Could your brand be costing you money?
That’s a question we often ponder when we’re assessing a prospect’s brand. If their brand’s design and messaging is pointing in the wrong direction – even by a relatively small margin – they could be attracting the wrong type of customers, or even worse, turning them away altogether.
But before I dive deeper into that issue, I would like to introduce you to our Brand Bites series of articles – of which this is the first. Through this series, I aim to give you some insight into how branding should be helping (and certainly not hindering) your business growth and provide a set of thought-provoking questions to ask of yourself and your brand.
Costing me how?
Right, back to the question I posed in the headline. There are many reasons why your brand may be off-point and costing you money. Here are a few of the common causes we tend to come across:
- A brand design was never established at the start. Some start-ups grow quickly, often due to the value of the offering or the charisma of the CEO, and perhaps investing in brand design was not a priority at that early stage.

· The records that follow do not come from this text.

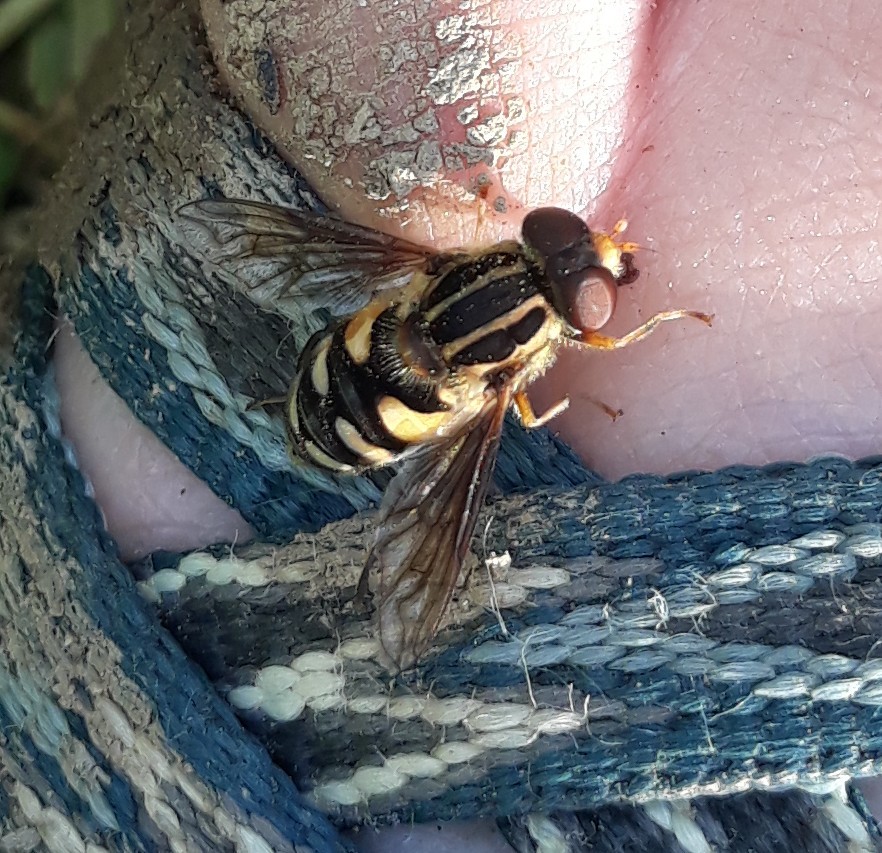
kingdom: Animalia
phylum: Arthropoda
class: Insecta
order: Diptera
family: Syrphidae
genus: Parhelophilus
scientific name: Parhelophilus flavifacies
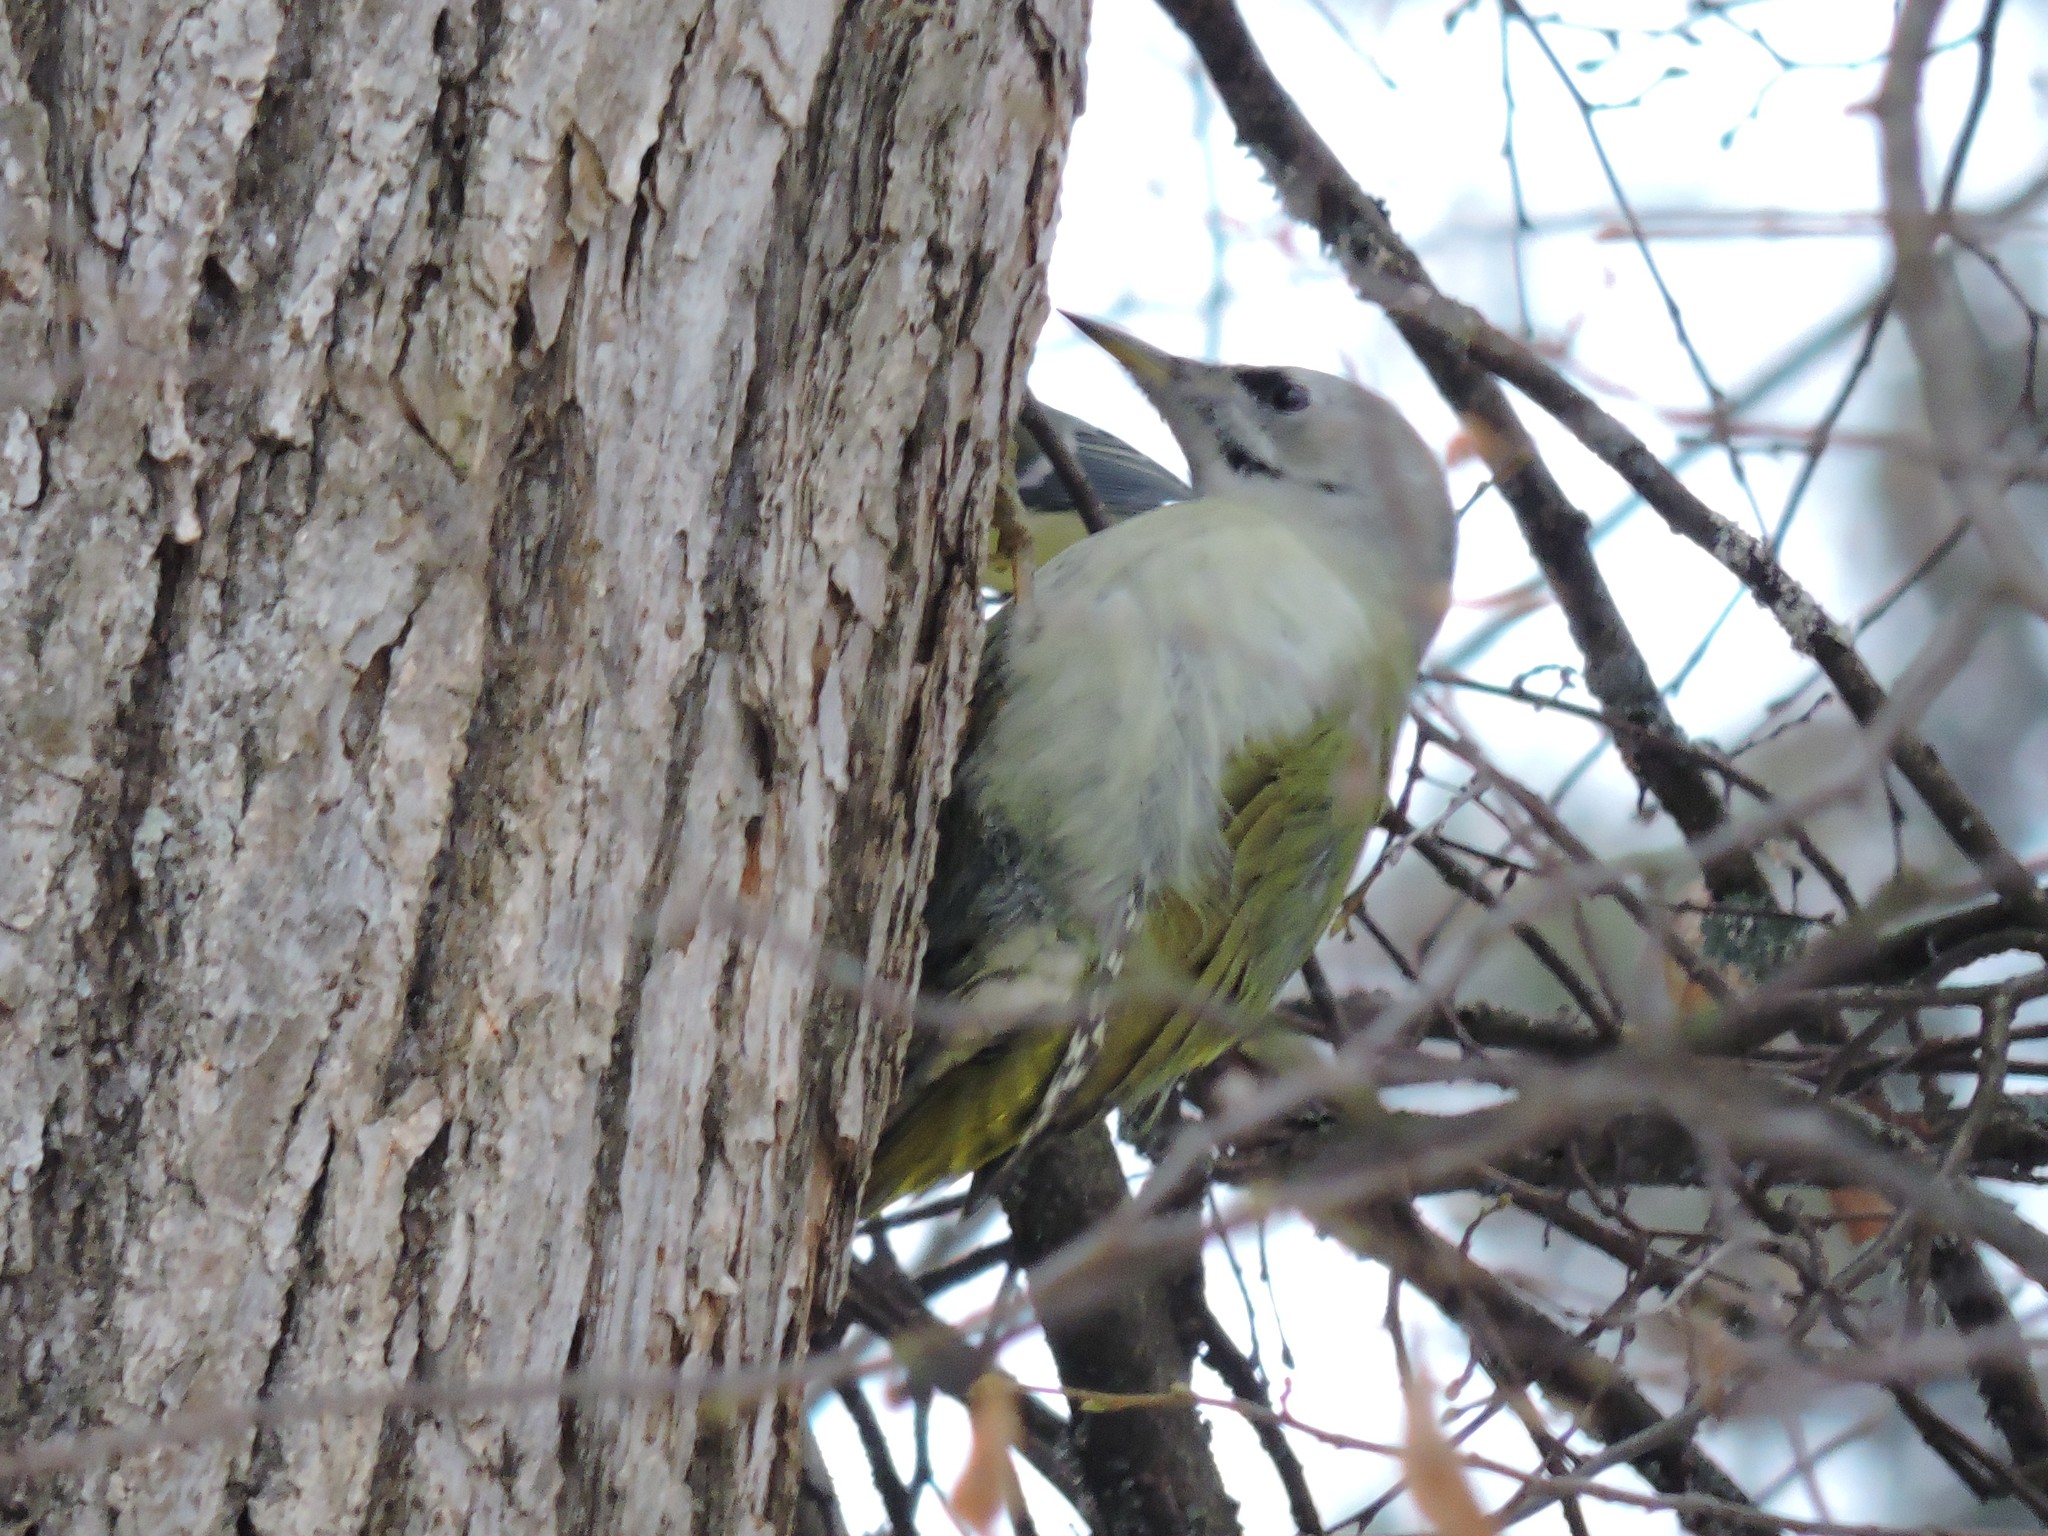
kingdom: Animalia
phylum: Chordata
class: Aves
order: Piciformes
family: Picidae
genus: Picus
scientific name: Picus canus
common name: Grey-headed woodpecker
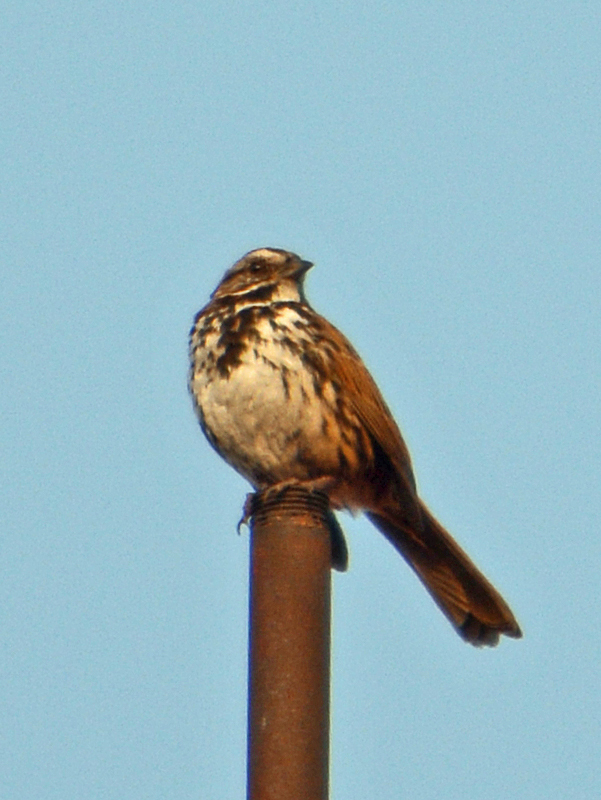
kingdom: Animalia
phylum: Chordata
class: Aves
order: Passeriformes
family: Passerellidae
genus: Melospiza
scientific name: Melospiza melodia
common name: Song sparrow
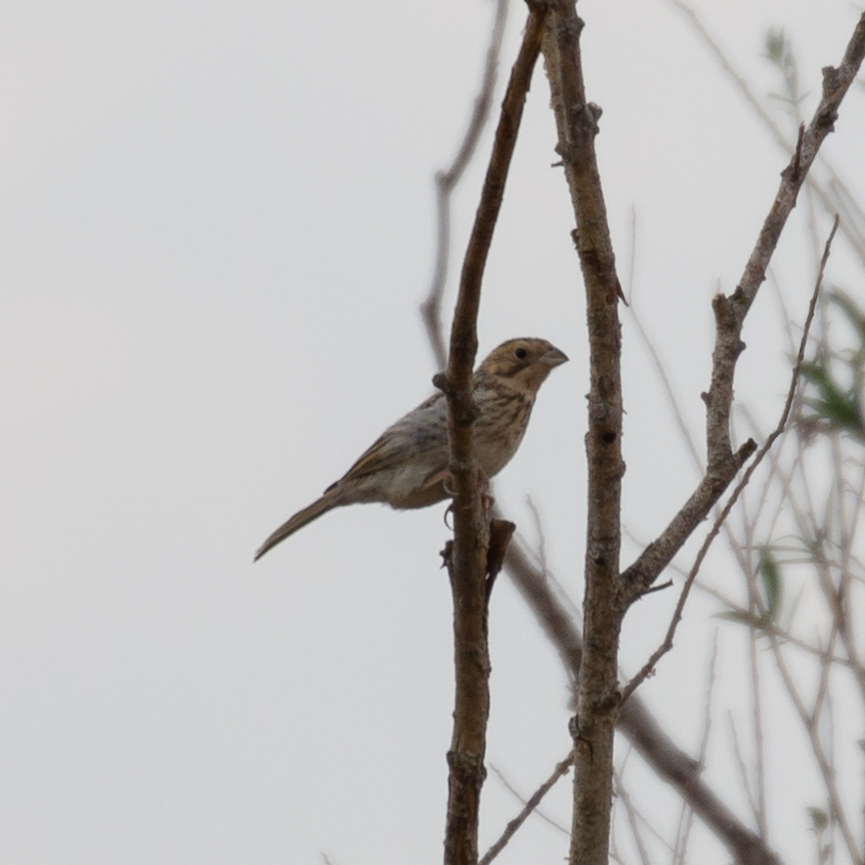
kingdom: Animalia
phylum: Chordata
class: Aves
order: Passeriformes
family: Emberizidae
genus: Emberiza
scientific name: Emberiza calandra
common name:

- The business has changed. It’s not unusual for a company to change direction or philosophy, especially in the early days, when it’s finding its place in the market. A classic symptom we often see is a brand that doesn’t communicate what the business is doing now, but what it was doing five years ago.
- The positioning has shifted. A brand’s main purpose is to connect a business with its ideal customers. If you are now targeting a different client profile and your brand is not reflecting this, you will be losing out on sales.
- The brand is looking tired. Sometimes the business owner is, frankly, fed up with sight of their brand. Sometimes even embarrassed by it! It’s so important that your brand gives you confidence when selling to potential clients. If you are faced with this situation then swift remedial work is needed.
On a positive note, many of these causes are common side-effects of a healthily growing business. If you can get the branding back on-track, you could unlock even more of the business’s potential by attracting better quality customers in higher numbers.
Have a think… Do any of the above statements ring true with your business? If so, you really must assess the situation and start to work out what remedy is required.
What’s the problem?
Here are some questions to ask about your brand:
- Does it clearly convey what the business does? A classic gremlin. It’s simply not obvious what you do and who you do it for.
- Does it clearly convey what your business does better? Does it communicate to your prospects why they should be using you and not a competitor?
- Is it consistently applied? Brands with consistent branding expect to earn 23% more annual revenue than the brands that are inconsistent1. Visual style of your website, for example, entirely different to that of your social media?
- Is your brand’s language flawed? For example, does it focus on cost instead of benefits, or “how” instead of “why”.
- Is your brand’s tone-of-voice off target? Is the brand speaking to a hip, millennial audience when your customers tend to be middle-aged office workers?
- Is the visual style resonating with the audience? Your brand’s visual style needs to strike the right chord with your target client persona. If it doesn’t, you can be sure a competitor’s will. Since this is a bit more tricky to assess by yourself – involve colleagues, clients and other trusted third parties in your examination.
- Is your competition’s brand looking much smarter? Keeping up with the Jones’s isn’t good enough – you need to out-smart them! If your brand is lagging behind and most other factors are equal, then you’ll really be losing out on those ideal customers.
- Is your logo as good as it could be? Time and again, your logo has to single-handedly speak up for your business. And given that it takes anywhere from 5 to 7 impressions for consumers to recognise a logo2, it can’t be letting the side down. If it’s looking a bit out-of-date or the strapline is not working hard enough, be prepared to fix it.
Becoming aware of the problem is the first step. The next step is to work out the best treatment. But whatever you do, don’t not try and make these assessments on your own. You’re unlikely to be aware of your biases and assumptions, so it’s vital that you get input from trusted colleagues or associates, inside and outside of your business, and ideally from outside of your sector too.
Carry out an analysis of your competitor’s brands to find out what else is happening in your sector, what your competition is doing well and what you could be doing better.
If you’ve found some issues, bring in a brand design agency (apologies for the shameless plug!) to work out the best treatment and advise you of the best steps to turn your brand design into a highly-functioning extension of your sales team.